Boring stories numerous other new mums will feel the need to tell you about their apparent horrific labour. Like you care!!!!! No pain can equal what you are about to go through. Have they seen the size of heads in your husband’s family??? B is also for baby booties, bibs and Breast pads.
Cot, Cuddly toy and Condensed milk. Don’t you just wish babies could drink the stuff? They can make them in beer style cans and the first thing you would teach your child was how to hold a can. Back off sisters!!!! I thought of it first and will be contacting Cow&Gate in the morning to dicuss my lucrative contract.
Diaphragm. If the damned thing worked we wouldn’t be having this conversation in the first place. The male member in this relationship is about to be in charge of birth control. V for vasectomy anyone?
Earplugs for whoever is not on night baby feeding duties.
Food. You’ve been eating for 2 for 9 months and you’ve got to keep eating to breast feed it for another year. Will this destruction of my once hot body never stop?
Gym to get mama back in shape so papa can find her hot again, make another baby AND RUIN EVERY SINGLE THING SHE WORKED HER BUTT OFF IN THE GYM FOR IN THE FIRST PLACE!
Baby harness and haemorrhoids. A particular joy associated with childbirth. Feel free to look up this painful condition in the medical dictionary.
Ignoring your husbands attempt to poke you in the back with his little soldier when you’ve only just managed to drift off to sleep for the first time in 2 days.
Juggling looking after the baby and cooking fresh stew for your husband that doesn’t eat 2-day-old stew.
Keeping your village mother in law and her local herbal cream away from your babies heat rash.
Licking baby food off your fingers and suddenly realising this is why you still look pregnant 6 months after having the baby.
Mother and baby classes so you can meet other frumpy, frustrated and fat mama’s like yourself.
Night feeds & Nappies
Oranges to put in your bra and pretend your boobs are still nice and perky even though they now look like patties and reach your toes.
Pretending you can still fit into your pre pregnancy jeans and passing out in Asda whilst buying nappies because they’ve cut circulation to all major arteries.

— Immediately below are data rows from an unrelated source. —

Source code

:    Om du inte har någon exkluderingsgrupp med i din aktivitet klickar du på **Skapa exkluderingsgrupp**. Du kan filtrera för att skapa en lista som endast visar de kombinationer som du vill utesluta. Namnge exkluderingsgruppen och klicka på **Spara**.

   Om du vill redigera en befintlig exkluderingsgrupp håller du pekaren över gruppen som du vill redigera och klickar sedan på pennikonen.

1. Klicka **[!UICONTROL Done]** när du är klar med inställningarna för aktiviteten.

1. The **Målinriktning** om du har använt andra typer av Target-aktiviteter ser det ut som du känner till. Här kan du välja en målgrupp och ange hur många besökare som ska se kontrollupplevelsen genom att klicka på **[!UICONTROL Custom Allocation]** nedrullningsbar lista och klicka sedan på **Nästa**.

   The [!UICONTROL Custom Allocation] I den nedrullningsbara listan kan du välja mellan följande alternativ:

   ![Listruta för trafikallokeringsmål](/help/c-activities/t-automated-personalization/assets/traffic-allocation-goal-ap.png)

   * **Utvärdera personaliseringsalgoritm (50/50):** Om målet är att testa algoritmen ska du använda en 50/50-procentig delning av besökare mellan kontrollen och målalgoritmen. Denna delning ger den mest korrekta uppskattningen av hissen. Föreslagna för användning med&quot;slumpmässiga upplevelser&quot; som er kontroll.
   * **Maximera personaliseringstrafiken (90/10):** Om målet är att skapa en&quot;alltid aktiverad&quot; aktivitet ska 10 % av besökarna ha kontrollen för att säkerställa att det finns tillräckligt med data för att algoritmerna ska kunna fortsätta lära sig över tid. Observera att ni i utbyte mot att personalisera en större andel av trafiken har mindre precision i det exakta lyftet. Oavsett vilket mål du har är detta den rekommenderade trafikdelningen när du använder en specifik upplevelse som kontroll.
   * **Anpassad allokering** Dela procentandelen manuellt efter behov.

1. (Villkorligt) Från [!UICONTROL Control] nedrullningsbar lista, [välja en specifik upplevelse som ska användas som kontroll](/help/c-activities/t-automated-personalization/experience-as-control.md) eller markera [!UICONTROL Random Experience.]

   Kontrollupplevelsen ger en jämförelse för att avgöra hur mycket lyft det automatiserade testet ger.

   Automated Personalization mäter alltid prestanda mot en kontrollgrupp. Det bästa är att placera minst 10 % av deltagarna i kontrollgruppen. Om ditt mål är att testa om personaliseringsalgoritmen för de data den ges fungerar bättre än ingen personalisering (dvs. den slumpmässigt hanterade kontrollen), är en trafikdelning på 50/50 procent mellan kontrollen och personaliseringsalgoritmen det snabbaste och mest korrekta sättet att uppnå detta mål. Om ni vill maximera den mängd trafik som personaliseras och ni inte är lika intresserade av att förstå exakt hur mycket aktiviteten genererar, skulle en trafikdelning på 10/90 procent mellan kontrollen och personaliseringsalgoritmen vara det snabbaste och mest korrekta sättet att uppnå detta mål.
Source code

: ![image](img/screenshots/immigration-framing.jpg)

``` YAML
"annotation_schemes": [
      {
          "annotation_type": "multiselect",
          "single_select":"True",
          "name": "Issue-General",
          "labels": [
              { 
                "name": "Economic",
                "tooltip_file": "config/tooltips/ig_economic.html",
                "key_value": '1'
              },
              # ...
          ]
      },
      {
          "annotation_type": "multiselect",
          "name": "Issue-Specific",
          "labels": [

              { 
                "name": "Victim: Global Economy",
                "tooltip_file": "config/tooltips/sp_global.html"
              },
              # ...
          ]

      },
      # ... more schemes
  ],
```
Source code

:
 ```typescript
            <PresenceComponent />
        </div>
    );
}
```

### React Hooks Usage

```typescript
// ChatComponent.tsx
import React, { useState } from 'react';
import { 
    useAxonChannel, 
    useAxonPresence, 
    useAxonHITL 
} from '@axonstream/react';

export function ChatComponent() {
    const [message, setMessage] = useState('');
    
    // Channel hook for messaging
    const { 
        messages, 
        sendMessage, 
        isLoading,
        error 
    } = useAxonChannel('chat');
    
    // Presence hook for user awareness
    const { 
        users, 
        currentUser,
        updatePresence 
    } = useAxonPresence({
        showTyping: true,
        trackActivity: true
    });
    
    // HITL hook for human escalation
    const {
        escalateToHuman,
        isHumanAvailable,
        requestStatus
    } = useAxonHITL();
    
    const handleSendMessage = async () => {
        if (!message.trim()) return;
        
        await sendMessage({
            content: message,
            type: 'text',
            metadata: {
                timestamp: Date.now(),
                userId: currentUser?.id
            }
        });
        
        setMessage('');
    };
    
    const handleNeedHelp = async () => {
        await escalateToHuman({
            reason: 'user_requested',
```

Quiet! What you say to everyone within a 2-mile radius of your sleeping child. You wake the baby. You die.
Rejecting all evil, conk sounding names supplied by unknown village relatives.
Sleep. You want it, You need it but you ain’t getting it.
Time! What the hell is that?? You haven’t got time to do anything but bathe, change and feed the baby about 10 times a day.
Underwear! No more sexy La senza for you. Its mother care boulder holders all the way.
Vaseline. No longer the magic ingredient for you and daddy use to stay up ALL NIGHT LONG.
X-rated films. Buy a years supply for hubby because it will probably take that long before you let any traffic go downtown again.
Yawn! You’ll be doing a lot of that. Especially when hubby tells you look verrrrrrrrryyyyy sexxxxy in your breast milk stained grandma Mo nightgown. Sorry mate ain’t happening tonight. Might want to have the V for vasectomy conversation again.
ZZZzzzzzzzz…Not so much of that though.
I have had my say and you don't have to like it but you all know its true. Now excuse me while I go take some deep breaths before I die of hunger.